The various exhibits of this beautiful museum have been aptly named; The John Deere Room, Ancient Past, Brick plants, and American Revolution Soldier and Railroad Clubhouse history. Stepping back even further into the past, you see a livery, a woodshop, and a Blacksmith shop. The tools of their trades are proudly displayed. It stuns me to think of everything they were able to create by hand, without computers or the laser technology we have today.
John Morrel played a considerable part in the town’s history and has a special section all of its own. Still one of the major employers in the area, it is fun to see their past. From models of their porky mascot “Mr. Ham” to the display of a beautiful colored calendar that was developed with the partnership with the folks at Walt Disney, it is easy to see how the company kept transitioning to make it still relevant today from its inception in 1827.

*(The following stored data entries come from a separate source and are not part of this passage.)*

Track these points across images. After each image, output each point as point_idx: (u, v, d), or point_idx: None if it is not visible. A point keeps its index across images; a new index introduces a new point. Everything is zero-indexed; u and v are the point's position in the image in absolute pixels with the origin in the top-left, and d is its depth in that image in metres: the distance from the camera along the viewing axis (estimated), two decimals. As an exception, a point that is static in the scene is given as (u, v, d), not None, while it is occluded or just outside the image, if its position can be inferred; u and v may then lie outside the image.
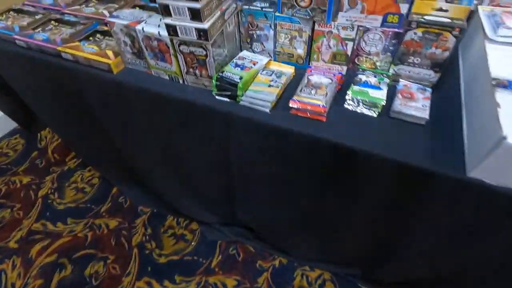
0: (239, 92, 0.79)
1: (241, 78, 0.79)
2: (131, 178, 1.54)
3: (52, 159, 1.92)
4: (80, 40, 1.03)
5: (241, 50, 0.95)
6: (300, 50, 0.88)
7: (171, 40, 0.77)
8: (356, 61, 0.84)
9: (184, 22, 0.71)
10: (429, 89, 0.78)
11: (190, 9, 0.67)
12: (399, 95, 0.76)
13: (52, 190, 1.74)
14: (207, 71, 0.81)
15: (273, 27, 0.86)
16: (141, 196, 1.64)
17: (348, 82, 0.82)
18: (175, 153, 1.08)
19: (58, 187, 1.76)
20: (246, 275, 1.35)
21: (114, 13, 0.86)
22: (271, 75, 0.84)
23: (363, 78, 0.78)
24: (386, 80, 0.78)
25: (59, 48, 0.98)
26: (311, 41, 0.84)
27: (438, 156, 0.66)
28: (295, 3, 0.77)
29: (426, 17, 0.70)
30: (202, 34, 0.71)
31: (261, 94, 0.77)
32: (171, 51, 0.80)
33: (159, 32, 0.77)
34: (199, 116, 0.87)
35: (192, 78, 0.86)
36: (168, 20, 0.72)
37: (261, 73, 0.84)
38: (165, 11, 0.71)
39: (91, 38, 1.05)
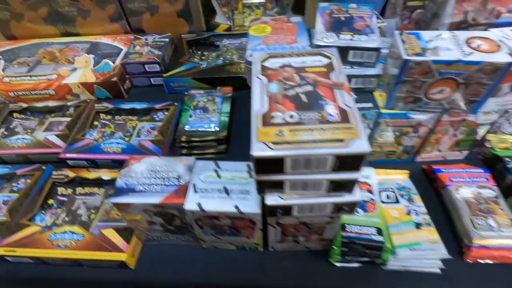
0: (385, 256, 0.48)
1: (379, 231, 0.48)
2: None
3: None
4: (32, 218, 0.57)
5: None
6: (410, 146, 0.61)
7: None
8: (485, 144, 0.62)
9: (313, 199, 0.37)
10: None
11: (334, 181, 0.34)
12: None
13: None
14: (320, 235, 0.48)
15: (372, 126, 0.57)
16: None
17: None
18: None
19: None
20: None
21: (121, 180, 0.45)
22: (396, 200, 0.55)
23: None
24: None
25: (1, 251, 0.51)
26: (429, 133, 0.59)
27: None
28: (423, 97, 0.50)
29: None
30: (347, 206, 0.38)
31: (421, 250, 0.48)
32: (259, 226, 0.45)
33: (238, 209, 0.41)
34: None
35: (286, 245, 0.51)
36: (276, 200, 0.37)
37: (382, 201, 0.55)
38: (274, 186, 0.35)
39: (51, 202, 0.60)
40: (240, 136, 0.71)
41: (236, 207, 0.41)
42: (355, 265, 0.51)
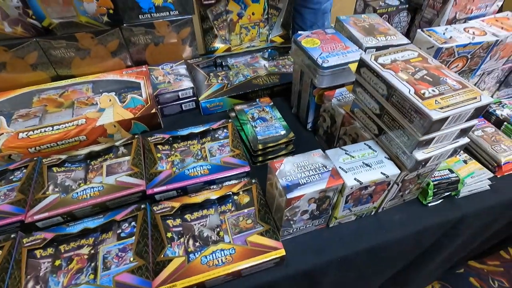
0: (460, 187, 0.66)
1: (451, 170, 0.67)
2: None
3: None
4: (165, 254, 0.56)
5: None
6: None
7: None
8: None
9: (443, 148, 0.51)
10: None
11: (463, 129, 0.49)
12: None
13: None
14: (419, 185, 0.64)
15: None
16: None
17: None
18: None
19: None
20: None
21: (282, 180, 0.52)
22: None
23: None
24: (510, 106, 0.86)
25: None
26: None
27: None
28: (446, 72, 0.71)
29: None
30: (459, 148, 0.54)
31: (476, 176, 0.68)
32: (389, 188, 0.57)
33: (385, 174, 0.53)
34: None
35: (393, 202, 0.65)
36: (422, 155, 0.50)
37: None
38: (425, 144, 0.49)
39: (169, 235, 0.59)
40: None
41: (382, 173, 0.53)
42: (439, 201, 0.68)
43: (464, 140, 0.53)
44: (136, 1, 0.89)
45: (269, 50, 1.13)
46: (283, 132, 0.77)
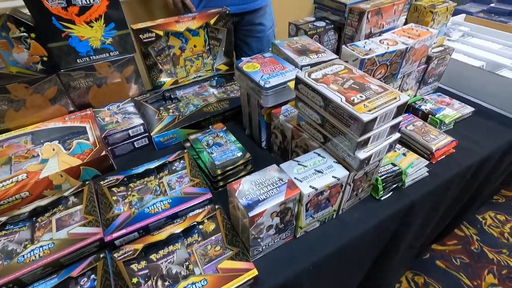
0: (404, 178, 0.73)
1: (393, 164, 0.74)
2: None
3: None
4: None
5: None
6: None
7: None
8: (398, 100, 0.99)
9: (381, 145, 0.57)
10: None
11: (392, 126, 0.56)
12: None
13: None
14: (369, 182, 0.69)
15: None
16: None
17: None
18: None
19: None
20: None
21: (242, 200, 0.53)
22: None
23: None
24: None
25: None
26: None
27: None
28: (372, 79, 0.81)
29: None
30: (394, 143, 0.60)
31: (415, 165, 0.76)
32: (343, 189, 0.61)
33: (336, 177, 0.57)
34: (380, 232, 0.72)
35: (350, 202, 0.69)
36: (364, 154, 0.55)
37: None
38: (363, 145, 0.54)
39: (135, 280, 0.56)
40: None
41: (334, 177, 0.57)
42: (390, 194, 0.74)
43: (396, 136, 0.60)
44: (71, 46, 0.88)
45: (216, 78, 1.16)
46: (239, 154, 0.79)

Outside the building is a full-sized engine: Locomotive 3001. A special track was designed to move it into place after it was donated, and it sits there to this day. It is truly a sight to see.
One of my Favorites
I quilt and enjoy seeing other works of art that were crafted by people of the past. I loved seeing the Red Cross Quilt, merely one of their over fifty in the collection. The names of all soldiers who perished in the war were carefully embroidered into this memento. It was designed for future generations to hopefully look back at and remember those who gave their all for us. Being a Desert Storm vet, I can respect that. Women had so little power at that time, not even able to vote yet, and yet? They preserved history in the best way they could.
Women’s Work is Never Done
If you want to see what women were up to besides quilting, you will love the display that describes how their days were long and hard. The washing, the canning, food preservation, helping out with the farmwork, and maintaining the community. All in addition to raising the kids? Hmm, it kind of sounds like my life today, LOL! At least we have a lot of technology behind us to make all of those tasks easier.

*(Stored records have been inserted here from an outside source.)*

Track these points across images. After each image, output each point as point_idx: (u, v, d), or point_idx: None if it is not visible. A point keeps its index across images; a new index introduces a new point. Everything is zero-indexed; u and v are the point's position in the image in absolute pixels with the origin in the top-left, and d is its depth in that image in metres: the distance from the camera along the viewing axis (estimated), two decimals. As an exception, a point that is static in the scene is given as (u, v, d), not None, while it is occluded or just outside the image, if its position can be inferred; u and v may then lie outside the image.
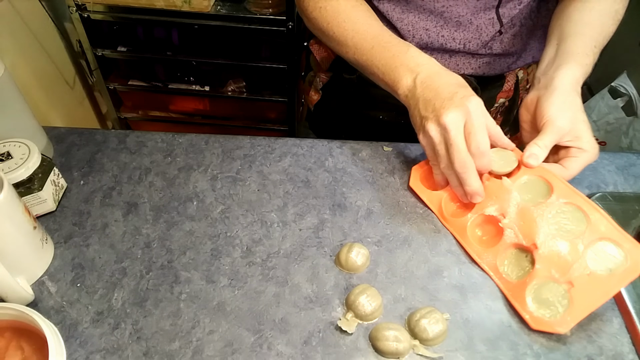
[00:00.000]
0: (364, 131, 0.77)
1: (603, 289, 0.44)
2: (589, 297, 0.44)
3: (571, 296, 0.45)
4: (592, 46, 0.55)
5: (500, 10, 0.61)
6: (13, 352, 0.41)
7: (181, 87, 1.52)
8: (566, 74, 0.52)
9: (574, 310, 0.44)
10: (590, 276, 0.44)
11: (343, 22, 0.59)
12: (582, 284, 0.44)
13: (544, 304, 0.46)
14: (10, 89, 0.54)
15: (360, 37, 0.58)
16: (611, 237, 0.46)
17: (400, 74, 0.53)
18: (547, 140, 0.51)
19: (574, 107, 0.52)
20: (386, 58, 0.55)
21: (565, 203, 0.49)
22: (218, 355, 0.44)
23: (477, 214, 0.53)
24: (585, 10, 0.58)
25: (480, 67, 0.67)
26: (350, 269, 0.50)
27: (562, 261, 0.46)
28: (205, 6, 1.26)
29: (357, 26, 0.59)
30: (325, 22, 0.61)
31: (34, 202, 0.52)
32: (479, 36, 0.63)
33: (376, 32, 0.58)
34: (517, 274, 0.49)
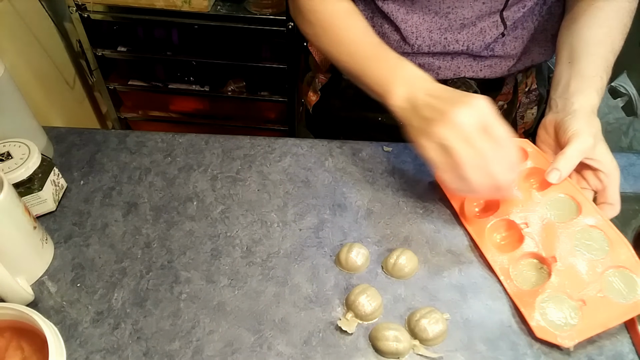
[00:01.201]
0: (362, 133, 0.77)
1: (614, 314, 0.45)
2: (599, 318, 0.45)
3: (582, 314, 0.45)
4: (605, 66, 0.56)
5: (505, 13, 0.61)
6: (13, 352, 0.41)
7: (181, 87, 1.52)
8: (585, 99, 0.53)
9: (583, 327, 0.44)
10: (604, 299, 0.45)
11: (339, 29, 0.59)
12: (594, 305, 0.45)
13: (552, 315, 0.46)
14: (10, 89, 0.54)
15: (356, 46, 0.57)
16: (630, 267, 0.47)
17: (396, 86, 0.52)
18: (572, 152, 0.50)
19: (596, 127, 0.52)
20: (382, 69, 0.54)
21: (590, 226, 0.49)
22: (218, 355, 0.44)
23: (499, 217, 0.53)
24: (595, 27, 0.57)
25: (481, 70, 0.67)
26: (350, 269, 0.50)
27: (578, 279, 0.46)
28: (205, 6, 1.26)
29: (352, 34, 0.58)
30: (320, 27, 0.60)
31: (34, 202, 0.52)
32: (483, 38, 0.63)
33: (373, 43, 0.57)
34: (530, 283, 0.49)
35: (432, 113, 0.48)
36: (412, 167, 0.62)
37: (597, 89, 0.54)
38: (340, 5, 0.60)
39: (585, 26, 0.58)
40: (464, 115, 0.45)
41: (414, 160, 0.63)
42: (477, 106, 0.46)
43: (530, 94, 0.76)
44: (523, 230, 0.51)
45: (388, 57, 0.55)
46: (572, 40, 0.58)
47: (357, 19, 0.59)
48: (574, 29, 0.59)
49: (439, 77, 0.68)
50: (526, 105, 0.77)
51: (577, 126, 0.51)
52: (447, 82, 0.68)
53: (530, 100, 0.76)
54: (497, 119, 0.46)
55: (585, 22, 0.58)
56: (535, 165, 0.55)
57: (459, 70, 0.67)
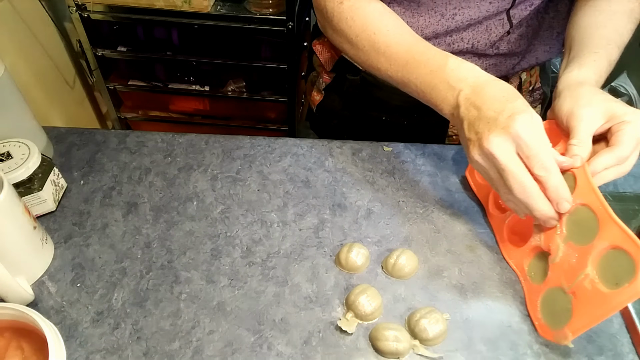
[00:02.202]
0: (366, 132, 0.77)
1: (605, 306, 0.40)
2: (589, 313, 0.41)
3: (575, 309, 0.42)
4: (603, 43, 0.53)
5: (511, 11, 0.61)
6: (13, 352, 0.41)
7: (181, 87, 1.52)
8: (568, 76, 0.51)
9: (574, 324, 0.42)
10: (592, 291, 0.41)
11: (373, 34, 0.54)
12: (582, 296, 0.42)
13: (550, 313, 0.45)
14: (10, 89, 0.54)
15: (392, 50, 0.53)
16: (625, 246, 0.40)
17: (441, 93, 0.49)
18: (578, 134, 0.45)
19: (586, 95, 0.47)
20: (423, 75, 0.50)
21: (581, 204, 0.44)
22: (218, 355, 0.44)
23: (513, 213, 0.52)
24: (593, 15, 0.56)
25: (487, 69, 0.67)
26: (350, 269, 0.50)
27: (570, 269, 0.44)
28: (205, 6, 1.26)
29: (388, 38, 0.54)
30: (354, 34, 0.56)
31: (34, 202, 0.52)
32: (488, 36, 0.63)
33: (409, 44, 0.53)
34: (541, 278, 0.48)
35: (470, 132, 0.46)
36: (412, 167, 0.62)
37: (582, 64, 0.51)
38: (371, 7, 0.56)
39: (585, 15, 0.57)
40: (497, 143, 0.43)
41: (414, 160, 0.63)
42: (515, 132, 0.42)
43: (534, 93, 0.76)
44: (533, 223, 0.49)
45: (428, 58, 0.51)
46: (571, 31, 0.58)
47: (391, 18, 0.56)
48: (573, 21, 0.58)
49: None
50: (530, 104, 0.77)
51: (567, 105, 0.47)
52: None
53: (534, 99, 0.76)
54: (539, 145, 0.42)
55: (585, 12, 0.58)
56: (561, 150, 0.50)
57: None
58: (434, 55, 0.50)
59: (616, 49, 0.54)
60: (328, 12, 0.58)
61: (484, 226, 0.56)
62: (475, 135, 0.45)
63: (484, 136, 0.43)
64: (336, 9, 0.57)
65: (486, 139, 0.43)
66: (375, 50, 0.55)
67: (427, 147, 0.65)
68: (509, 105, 0.44)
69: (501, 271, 0.51)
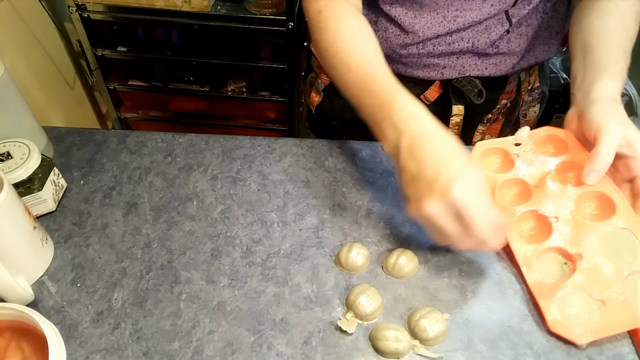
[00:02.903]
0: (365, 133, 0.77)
1: (633, 317, 0.44)
2: (617, 320, 0.45)
3: (601, 314, 0.45)
4: (621, 52, 0.54)
5: (510, 10, 0.61)
6: (13, 352, 0.41)
7: (181, 87, 1.51)
8: (602, 86, 0.51)
9: (599, 326, 0.44)
10: (624, 302, 0.45)
11: (339, 52, 0.54)
12: (614, 306, 0.45)
13: (570, 311, 0.46)
14: (10, 89, 0.54)
15: (352, 74, 0.53)
16: None
17: (385, 129, 0.48)
18: (606, 149, 0.47)
19: (619, 112, 0.49)
20: (372, 106, 0.50)
21: (622, 228, 0.49)
22: (218, 355, 0.44)
23: (529, 208, 0.52)
24: (605, 18, 0.56)
25: (486, 69, 0.67)
26: (350, 269, 0.50)
27: (601, 279, 0.46)
28: (205, 6, 1.26)
29: (352, 59, 0.53)
30: (323, 47, 0.56)
31: (34, 202, 0.52)
32: (488, 35, 0.63)
33: (369, 71, 0.52)
34: (552, 277, 0.49)
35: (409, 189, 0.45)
36: (412, 167, 0.62)
37: (614, 74, 0.52)
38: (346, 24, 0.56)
39: (597, 18, 0.57)
40: (435, 210, 0.43)
41: (414, 160, 0.63)
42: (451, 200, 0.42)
43: (533, 92, 0.76)
44: (553, 224, 0.50)
45: (380, 90, 0.50)
46: (583, 35, 0.57)
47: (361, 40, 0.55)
48: (584, 24, 0.58)
49: (444, 77, 0.68)
50: (529, 103, 0.77)
51: (600, 118, 0.49)
52: (452, 81, 0.68)
53: (533, 98, 0.76)
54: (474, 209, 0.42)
55: (595, 15, 0.57)
56: (572, 159, 0.53)
57: (463, 69, 0.67)
58: (387, 88, 0.49)
59: (629, 55, 0.55)
60: (309, 19, 0.59)
61: (484, 226, 0.56)
62: (415, 195, 0.44)
63: (422, 200, 0.43)
64: (314, 17, 0.57)
65: (424, 204, 0.43)
66: (337, 69, 0.54)
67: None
68: (449, 166, 0.43)
69: (501, 271, 0.51)
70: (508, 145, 0.58)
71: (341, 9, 0.56)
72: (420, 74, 0.68)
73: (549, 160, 0.55)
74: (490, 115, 0.75)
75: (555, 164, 0.54)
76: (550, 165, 0.54)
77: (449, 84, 0.69)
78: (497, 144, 0.58)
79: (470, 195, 0.42)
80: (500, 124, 0.78)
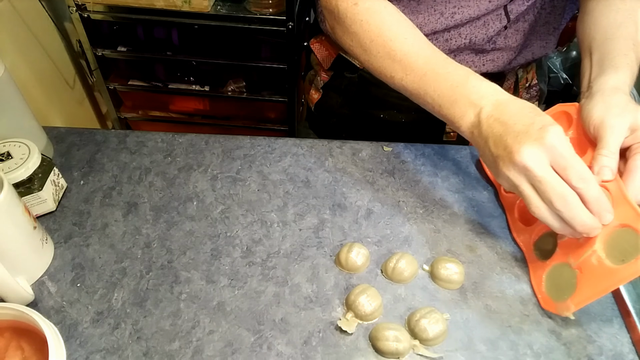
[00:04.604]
0: (364, 130, 0.77)
1: (609, 280, 0.42)
2: (592, 286, 0.43)
3: (578, 282, 0.45)
4: (629, 44, 0.52)
5: (509, 6, 0.61)
6: (13, 352, 0.41)
7: (181, 87, 1.51)
8: (604, 79, 0.49)
9: (578, 296, 0.44)
10: (598, 266, 0.43)
11: (390, 40, 0.52)
12: (589, 271, 0.44)
13: (554, 287, 0.47)
14: (10, 89, 0.54)
15: (410, 60, 0.51)
16: (634, 225, 0.42)
17: (461, 109, 0.47)
18: (607, 144, 0.45)
19: (620, 103, 0.46)
20: (442, 89, 0.48)
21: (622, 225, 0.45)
22: (218, 355, 0.44)
23: None
24: (611, 13, 0.55)
25: (484, 65, 0.67)
26: (350, 269, 0.50)
27: (578, 246, 0.46)
28: (205, 6, 1.26)
29: (406, 46, 0.51)
30: (368, 39, 0.53)
31: (34, 202, 0.52)
32: (486, 31, 0.63)
33: (428, 55, 0.50)
34: (547, 255, 0.50)
35: (497, 148, 0.44)
36: (412, 167, 0.62)
37: (620, 67, 0.50)
38: (387, 11, 0.54)
39: (602, 15, 0.56)
40: (530, 154, 0.41)
41: (414, 160, 0.63)
42: (549, 142, 0.41)
43: (531, 90, 0.76)
44: None
45: (448, 72, 0.49)
46: (590, 32, 0.56)
47: (408, 26, 0.54)
48: (591, 22, 0.57)
49: None
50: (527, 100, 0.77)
51: (597, 112, 0.47)
52: None
53: (531, 95, 0.76)
54: (574, 156, 0.41)
55: (600, 11, 0.56)
56: (575, 135, 0.52)
57: None
58: (455, 69, 0.49)
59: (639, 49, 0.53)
60: (340, 12, 0.55)
61: (484, 226, 0.56)
62: (504, 150, 0.43)
63: (514, 149, 0.42)
64: (350, 10, 0.54)
65: (518, 152, 0.41)
66: (390, 58, 0.52)
67: (427, 147, 0.65)
68: (538, 118, 0.43)
69: (501, 271, 0.51)
70: None
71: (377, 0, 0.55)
72: None
73: None
74: None
75: None
76: None
77: None
78: None
79: (566, 141, 0.41)
80: None
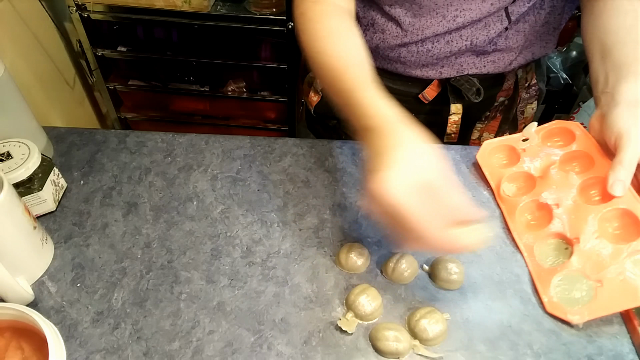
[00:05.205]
0: None
1: (630, 297, 0.44)
2: (613, 299, 0.44)
3: (596, 293, 0.45)
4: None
5: (510, 8, 0.61)
6: (13, 352, 0.41)
7: (181, 87, 1.52)
8: (627, 87, 0.50)
9: (594, 306, 0.45)
10: (623, 282, 0.44)
11: (317, 53, 0.55)
12: (611, 286, 0.45)
13: (566, 293, 0.46)
14: (10, 89, 0.54)
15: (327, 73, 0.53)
16: None
17: (352, 121, 0.48)
18: (626, 157, 0.46)
19: None
20: (343, 99, 0.50)
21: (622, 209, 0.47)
22: (218, 355, 0.44)
23: (532, 198, 0.54)
24: (620, 16, 0.55)
25: (484, 66, 0.67)
26: (350, 269, 0.50)
27: (599, 260, 0.46)
28: (205, 6, 1.26)
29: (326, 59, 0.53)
30: (304, 48, 0.57)
31: (34, 202, 0.52)
32: (487, 33, 0.63)
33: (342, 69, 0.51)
34: (552, 262, 0.49)
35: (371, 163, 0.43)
36: (412, 167, 0.62)
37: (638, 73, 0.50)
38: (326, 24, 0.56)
39: (611, 17, 0.56)
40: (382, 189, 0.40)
41: (414, 160, 0.63)
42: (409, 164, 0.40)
43: (530, 89, 0.76)
44: (554, 211, 0.51)
45: (350, 87, 0.49)
46: (600, 35, 0.56)
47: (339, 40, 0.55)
48: (599, 25, 0.57)
49: (442, 76, 0.68)
50: (526, 100, 0.77)
51: (621, 124, 0.47)
52: (450, 80, 0.68)
53: (531, 95, 0.77)
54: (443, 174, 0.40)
55: (608, 14, 0.56)
56: (579, 148, 0.54)
57: (462, 68, 0.67)
58: (356, 82, 0.49)
59: None
60: (294, 19, 0.60)
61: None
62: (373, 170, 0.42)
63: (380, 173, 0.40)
64: (298, 18, 0.58)
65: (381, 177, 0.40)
66: (315, 68, 0.56)
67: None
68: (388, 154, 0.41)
69: (501, 271, 0.51)
70: (515, 141, 0.59)
71: (323, 10, 0.57)
72: (418, 73, 0.68)
73: (555, 152, 0.56)
74: (488, 113, 0.76)
75: (560, 155, 0.55)
76: (555, 157, 0.55)
77: (447, 82, 0.69)
78: (504, 141, 0.60)
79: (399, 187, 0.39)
80: (498, 121, 0.78)
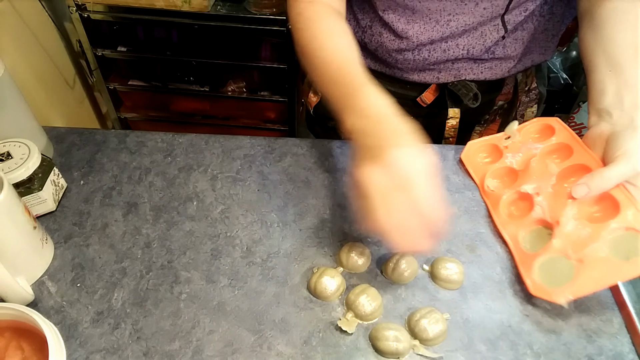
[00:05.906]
0: None
1: (611, 272, 0.44)
2: (596, 277, 0.44)
3: (577, 272, 0.45)
4: None
5: (506, 17, 0.61)
6: (13, 352, 0.41)
7: (181, 87, 1.52)
8: None
9: (577, 285, 0.45)
10: (604, 259, 0.44)
11: (315, 50, 0.55)
12: (592, 263, 0.45)
13: (548, 275, 0.47)
14: (10, 89, 0.54)
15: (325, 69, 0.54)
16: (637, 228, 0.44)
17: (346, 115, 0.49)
18: (616, 171, 0.46)
19: None
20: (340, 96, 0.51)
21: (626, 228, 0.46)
22: (218, 355, 0.44)
23: (514, 189, 0.55)
24: (628, 30, 0.54)
25: (482, 72, 0.67)
26: (352, 268, 0.50)
27: (580, 240, 0.47)
28: (205, 6, 1.26)
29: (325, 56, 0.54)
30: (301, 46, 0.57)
31: (34, 202, 0.52)
32: (483, 42, 0.63)
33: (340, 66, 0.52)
34: (535, 248, 0.50)
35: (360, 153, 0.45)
36: (412, 167, 0.62)
37: None
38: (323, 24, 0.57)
39: (616, 30, 0.54)
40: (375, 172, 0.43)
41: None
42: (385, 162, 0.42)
43: (530, 93, 0.76)
44: (534, 199, 0.52)
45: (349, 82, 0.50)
46: (605, 47, 0.54)
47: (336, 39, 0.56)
48: (603, 35, 0.55)
49: (440, 81, 0.68)
50: (526, 104, 0.77)
51: (631, 145, 0.47)
52: (448, 85, 0.68)
53: (531, 99, 0.76)
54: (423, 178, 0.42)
55: (613, 26, 0.55)
56: (559, 140, 0.56)
57: (459, 73, 0.67)
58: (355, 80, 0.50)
59: None
60: (290, 20, 0.61)
61: (484, 226, 0.56)
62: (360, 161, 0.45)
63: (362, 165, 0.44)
64: (294, 19, 0.59)
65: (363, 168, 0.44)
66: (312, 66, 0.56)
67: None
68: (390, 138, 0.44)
69: (501, 271, 0.51)
70: (498, 140, 0.62)
71: (319, 11, 0.58)
72: (416, 77, 0.69)
73: (536, 146, 0.57)
74: (488, 116, 0.75)
75: (540, 148, 0.57)
76: (536, 150, 0.57)
77: (444, 87, 0.69)
78: (487, 140, 0.63)
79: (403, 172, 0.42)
80: (498, 124, 0.78)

Shopping at the Wapello County Historical Museum
Are you one to look for a souvenir? There is a store inside the museum wherein one can get lovely souvenirs like Native American beaded necklaces, harmonica, novelty pencil sharpeners, and of course, M*A*S*H paraphernalia. The character Radar O’Reilly, as well as Colonel Sherma Potter, from the legendary hit series were said to hail from Ottumwa. I will tell you that your purchase always helps a non-profit, as well as making sure you sign the guest book. If they ever apply for a grant, having that collection of signatures makes a real difference helping to validate them.
Hours and Admission
The museum is open from Wednesdays to Saturdays, 12 noon to 4 pm. It remains closed on Sundays and Mondays. Admission is nominal, and you might run into a school field trip – I can’t imagine a better place to take students in the area to learn about their past.